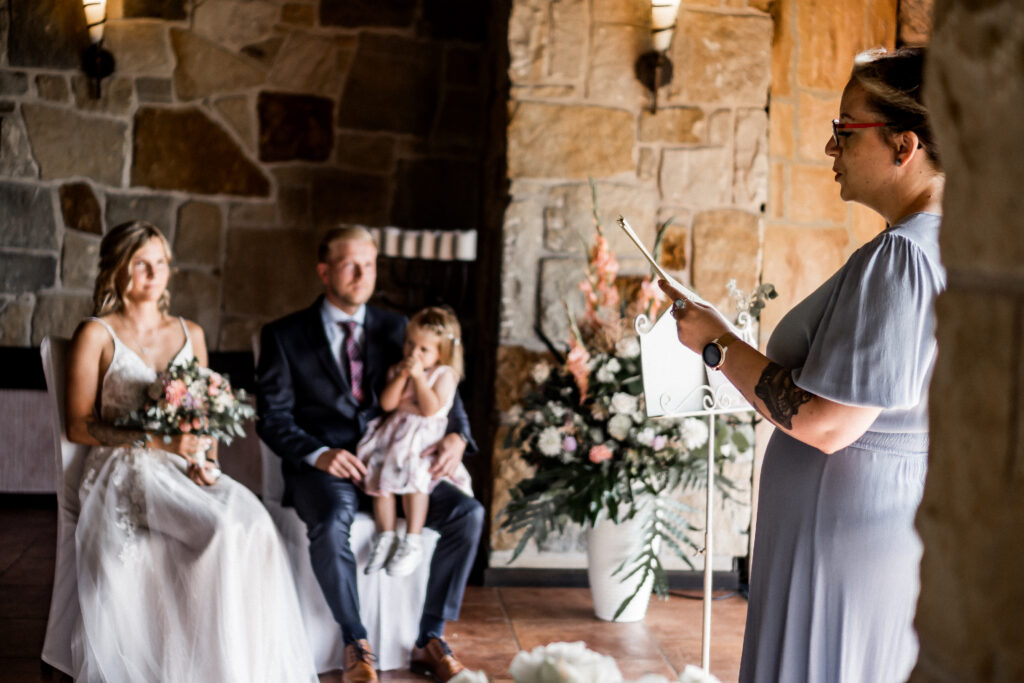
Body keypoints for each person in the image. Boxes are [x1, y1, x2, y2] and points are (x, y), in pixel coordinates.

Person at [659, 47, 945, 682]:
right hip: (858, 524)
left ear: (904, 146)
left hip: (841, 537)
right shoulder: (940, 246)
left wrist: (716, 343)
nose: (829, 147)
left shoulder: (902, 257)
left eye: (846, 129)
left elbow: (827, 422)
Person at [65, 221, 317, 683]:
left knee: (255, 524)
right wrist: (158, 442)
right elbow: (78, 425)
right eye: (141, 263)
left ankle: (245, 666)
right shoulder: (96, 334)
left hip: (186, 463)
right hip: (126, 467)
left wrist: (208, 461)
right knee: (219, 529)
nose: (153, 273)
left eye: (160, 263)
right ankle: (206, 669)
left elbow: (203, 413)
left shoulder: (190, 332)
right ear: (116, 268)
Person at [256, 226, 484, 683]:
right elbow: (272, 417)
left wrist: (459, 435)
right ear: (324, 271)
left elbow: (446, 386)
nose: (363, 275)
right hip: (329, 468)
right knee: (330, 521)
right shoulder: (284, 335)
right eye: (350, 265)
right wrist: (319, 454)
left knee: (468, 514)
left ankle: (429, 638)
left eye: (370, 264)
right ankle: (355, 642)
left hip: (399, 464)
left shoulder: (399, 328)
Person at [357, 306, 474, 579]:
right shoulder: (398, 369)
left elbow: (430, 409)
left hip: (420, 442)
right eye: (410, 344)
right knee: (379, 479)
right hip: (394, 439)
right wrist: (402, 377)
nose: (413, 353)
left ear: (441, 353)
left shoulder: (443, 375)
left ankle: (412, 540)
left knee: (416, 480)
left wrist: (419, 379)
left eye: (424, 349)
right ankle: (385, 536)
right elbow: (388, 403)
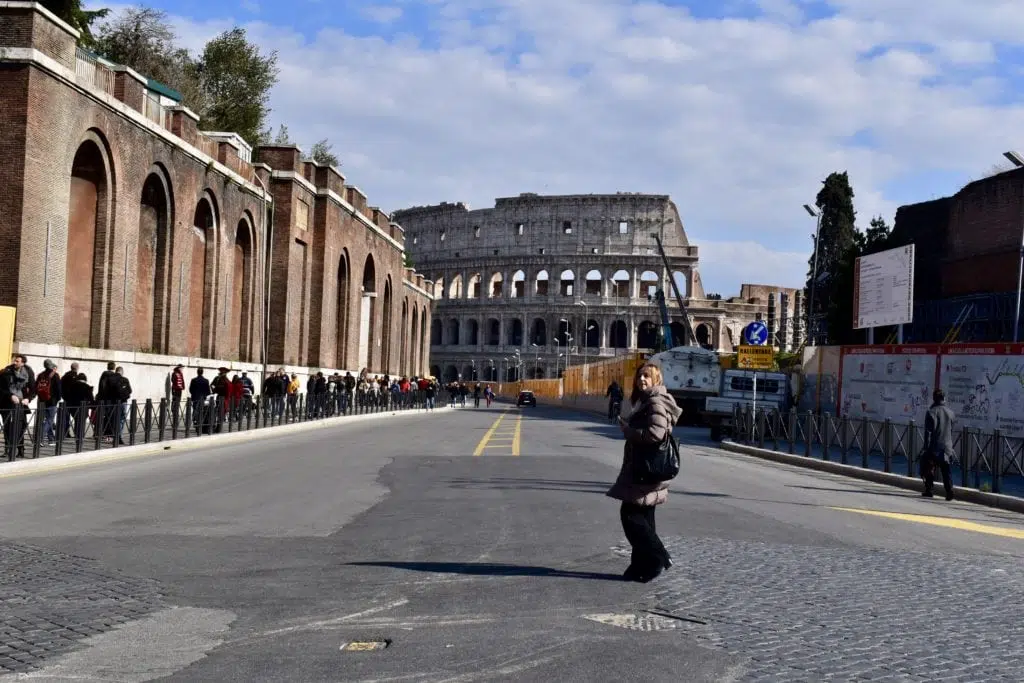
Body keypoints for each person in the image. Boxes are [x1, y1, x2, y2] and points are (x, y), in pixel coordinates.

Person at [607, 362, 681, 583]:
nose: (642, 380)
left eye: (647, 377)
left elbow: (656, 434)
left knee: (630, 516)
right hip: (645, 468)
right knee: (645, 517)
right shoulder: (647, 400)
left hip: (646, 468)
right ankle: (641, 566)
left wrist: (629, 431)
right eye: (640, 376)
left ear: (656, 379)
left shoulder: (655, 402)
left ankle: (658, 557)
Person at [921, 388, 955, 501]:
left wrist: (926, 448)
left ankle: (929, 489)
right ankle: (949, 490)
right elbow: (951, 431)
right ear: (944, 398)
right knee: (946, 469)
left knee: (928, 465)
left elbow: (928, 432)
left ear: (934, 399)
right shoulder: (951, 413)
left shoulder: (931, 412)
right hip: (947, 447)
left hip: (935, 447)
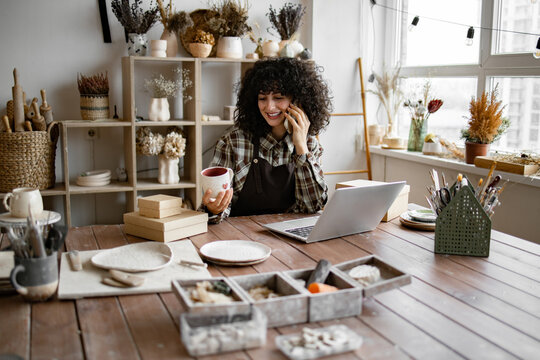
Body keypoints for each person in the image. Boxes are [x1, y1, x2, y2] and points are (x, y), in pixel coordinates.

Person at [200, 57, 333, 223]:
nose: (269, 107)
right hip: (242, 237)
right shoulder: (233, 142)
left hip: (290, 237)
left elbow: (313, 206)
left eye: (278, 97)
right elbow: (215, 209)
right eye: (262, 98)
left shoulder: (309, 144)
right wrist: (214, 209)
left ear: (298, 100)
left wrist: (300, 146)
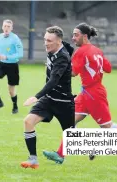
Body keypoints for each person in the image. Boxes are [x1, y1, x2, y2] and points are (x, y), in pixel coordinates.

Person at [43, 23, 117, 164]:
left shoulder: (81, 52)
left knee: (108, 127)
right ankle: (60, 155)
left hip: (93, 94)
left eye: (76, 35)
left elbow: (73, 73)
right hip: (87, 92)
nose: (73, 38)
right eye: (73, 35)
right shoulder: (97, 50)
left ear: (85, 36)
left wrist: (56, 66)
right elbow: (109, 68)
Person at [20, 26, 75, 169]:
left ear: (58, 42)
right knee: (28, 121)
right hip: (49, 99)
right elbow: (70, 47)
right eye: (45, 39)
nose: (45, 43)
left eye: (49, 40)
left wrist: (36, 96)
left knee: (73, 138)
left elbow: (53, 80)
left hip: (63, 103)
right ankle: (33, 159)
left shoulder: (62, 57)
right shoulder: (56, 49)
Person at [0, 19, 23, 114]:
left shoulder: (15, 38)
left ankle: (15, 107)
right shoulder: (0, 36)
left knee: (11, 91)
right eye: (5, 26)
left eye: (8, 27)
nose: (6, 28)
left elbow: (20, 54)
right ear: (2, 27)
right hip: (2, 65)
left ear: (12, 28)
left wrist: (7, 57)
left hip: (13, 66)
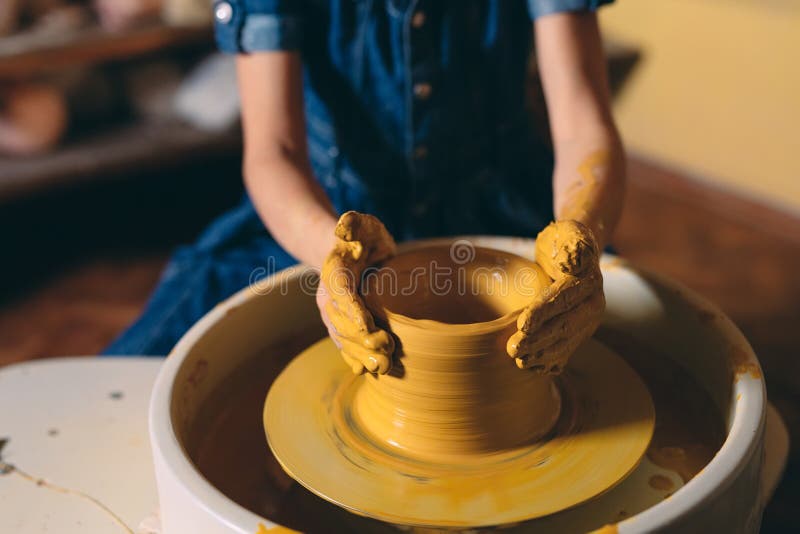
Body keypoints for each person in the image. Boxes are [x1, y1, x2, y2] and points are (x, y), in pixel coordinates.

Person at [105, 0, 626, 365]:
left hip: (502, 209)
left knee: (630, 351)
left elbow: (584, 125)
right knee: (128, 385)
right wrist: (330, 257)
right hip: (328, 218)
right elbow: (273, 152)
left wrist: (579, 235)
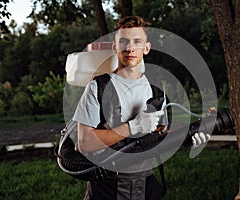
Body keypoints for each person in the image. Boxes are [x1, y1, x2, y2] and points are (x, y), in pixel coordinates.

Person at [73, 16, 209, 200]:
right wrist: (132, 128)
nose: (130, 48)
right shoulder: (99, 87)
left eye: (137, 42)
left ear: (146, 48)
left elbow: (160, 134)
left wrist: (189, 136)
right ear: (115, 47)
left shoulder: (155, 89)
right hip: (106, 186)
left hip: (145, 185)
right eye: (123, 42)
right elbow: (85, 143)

################

▸ Exercise objective: Could you restate the material word for word, omitting the pictures?

▸ Written solution:
Body keypoints for each person in the image. Boxes are [x1, y1, x2, y2] and points are (x, y), in pixel coordinates.

Person at [659, 47, 945, 682]:
right hip: (858, 524)
left ear: (904, 146)
left hip: (841, 537)
right shoulder: (940, 246)
left wrist: (716, 343)
nose: (829, 147)
left shoulder: (902, 257)
left eye: (846, 129)
left elbow: (827, 422)
Person at [65, 221, 317, 683]:
left knee: (255, 524)
right wrist: (158, 442)
right elbow: (78, 425)
right eye: (141, 263)
left ankle: (245, 666)
right shoulder: (96, 334)
left hip: (186, 463)
right hip: (126, 467)
left wrist: (208, 461)
right knee: (219, 529)
nose: (153, 273)
left eye: (160, 263)
right ankle: (206, 669)
left elbow: (203, 413)
left shoulder: (190, 332)
right ear: (116, 268)
Person at [256, 226, 484, 683]:
right elbow: (272, 417)
left wrist: (459, 435)
right ear: (324, 271)
left elbow: (446, 386)
nose: (363, 275)
right hip: (329, 468)
right knee: (330, 521)
right shoulder: (284, 335)
right eye: (350, 265)
right wrist: (319, 454)
left knee: (468, 514)
left ankle: (429, 638)
left eye: (370, 264)
right ankle: (355, 642)
left hip: (399, 464)
left shoulder: (399, 328)
Person at [357, 306, 474, 579]:
right shoulder: (398, 369)
left elbow: (430, 409)
left hip: (420, 442)
right eye: (410, 344)
right knee: (379, 479)
right hip: (394, 439)
right wrist: (402, 377)
nose: (413, 353)
left ear: (441, 353)
left shoulder: (443, 375)
left ankle: (412, 540)
left knee: (416, 480)
left wrist: (419, 379)
left eye: (424, 349)
right ankle: (385, 536)
right elbow: (388, 403)
Body keypoints for each person in the image. Boxes are [x1, y1, x2, y2] and points are (x, y), in pixel coordinates.

Person at [607, 362, 681, 583]:
nose: (642, 380)
left eye: (647, 377)
left elbow: (656, 434)
left knee: (630, 516)
right hip: (645, 468)
right knee: (645, 517)
right shoulder: (647, 400)
left hip: (646, 468)
right ankle: (641, 566)
left wrist: (629, 431)
right eye: (640, 376)
left ear: (656, 379)
left shoulder: (655, 402)
left ankle: (658, 557)
Person at [921, 388, 955, 501]:
left wrist: (926, 448)
left ankle: (929, 489)
right ankle: (949, 490)
right elbow: (951, 431)
right ear: (944, 398)
right knee: (946, 469)
left knee: (928, 465)
left elbow: (928, 432)
left ear: (934, 399)
right shoulder: (951, 413)
left shoulder: (931, 412)
right hip: (947, 447)
left hip: (935, 447)
Body keypoints for each person in the image. Boxes are [x1, y1, x2, y2] and points are (x, y), in pixel coordinates.

Person at [200, 57, 333, 223]:
nose: (269, 107)
right hip: (242, 237)
right shoulder: (233, 142)
left hip: (290, 237)
left elbow: (313, 206)
left eye: (278, 97)
right elbow: (215, 209)
right eye: (262, 98)
left shoulder: (309, 144)
right wrist: (214, 209)
left ear: (298, 100)
left wrist: (300, 146)
Body keypoints for each person in the image. Boxes are [x1, y1, x2, y2] and points are (x, y), in pixel coordinates.

Person at [43, 23, 117, 164]:
left shoulder: (81, 52)
left knee: (108, 127)
right ankle: (60, 155)
left hip: (93, 94)
left eye: (76, 35)
left elbow: (73, 73)
right hip: (87, 92)
nose: (73, 38)
right eye: (73, 35)
right shoulder: (97, 50)
left ear: (85, 36)
left wrist: (56, 66)
right elbow: (109, 68)
Person at [20, 26, 75, 169]:
left ear: (58, 42)
right knee: (28, 121)
right hip: (49, 99)
right elbow: (70, 47)
right eye: (45, 39)
nose: (45, 43)
left eye: (49, 40)
left wrist: (36, 96)
left knee: (73, 138)
left elbow: (53, 80)
left hip: (63, 103)
right ankle: (33, 159)
left shoulder: (62, 57)
right shoulder: (56, 49)
Person at [0, 19, 23, 114]:
left shoulder: (15, 38)
left ankle: (15, 107)
right shoulder: (0, 36)
left knee: (11, 91)
right eye: (5, 26)
left eye: (8, 27)
nose: (6, 28)
left elbow: (20, 54)
right ear: (2, 27)
right hip: (2, 65)
left ear: (12, 28)
left wrist: (7, 57)
left hip: (13, 66)
Body keypoints for each person in the image. Boxes are [x1, y1, x2, y2] and points are (x, y), in pixel coordinates.

Person at [105, 0, 626, 365]:
left hip: (502, 209)
left knee: (630, 351)
left elbow: (584, 125)
right knee: (128, 385)
right wrist: (330, 257)
right hip: (328, 218)
right elbow: (273, 152)
left wrist: (579, 235)
Body keypoints for each person in the image. Boxes are [x1, y1, x2, y2] and points are (x, y), in pixel coordinates.

Person at [73, 16, 209, 200]:
right wrist: (132, 128)
nose: (130, 48)
right shoulder: (99, 87)
left eye: (137, 42)
left ear: (146, 48)
left elbow: (160, 134)
left wrist: (189, 136)
right ear: (115, 47)
left shoulder: (155, 89)
right hip: (106, 186)
left hip: (145, 185)
right eye: (123, 42)
right elbow: (85, 143)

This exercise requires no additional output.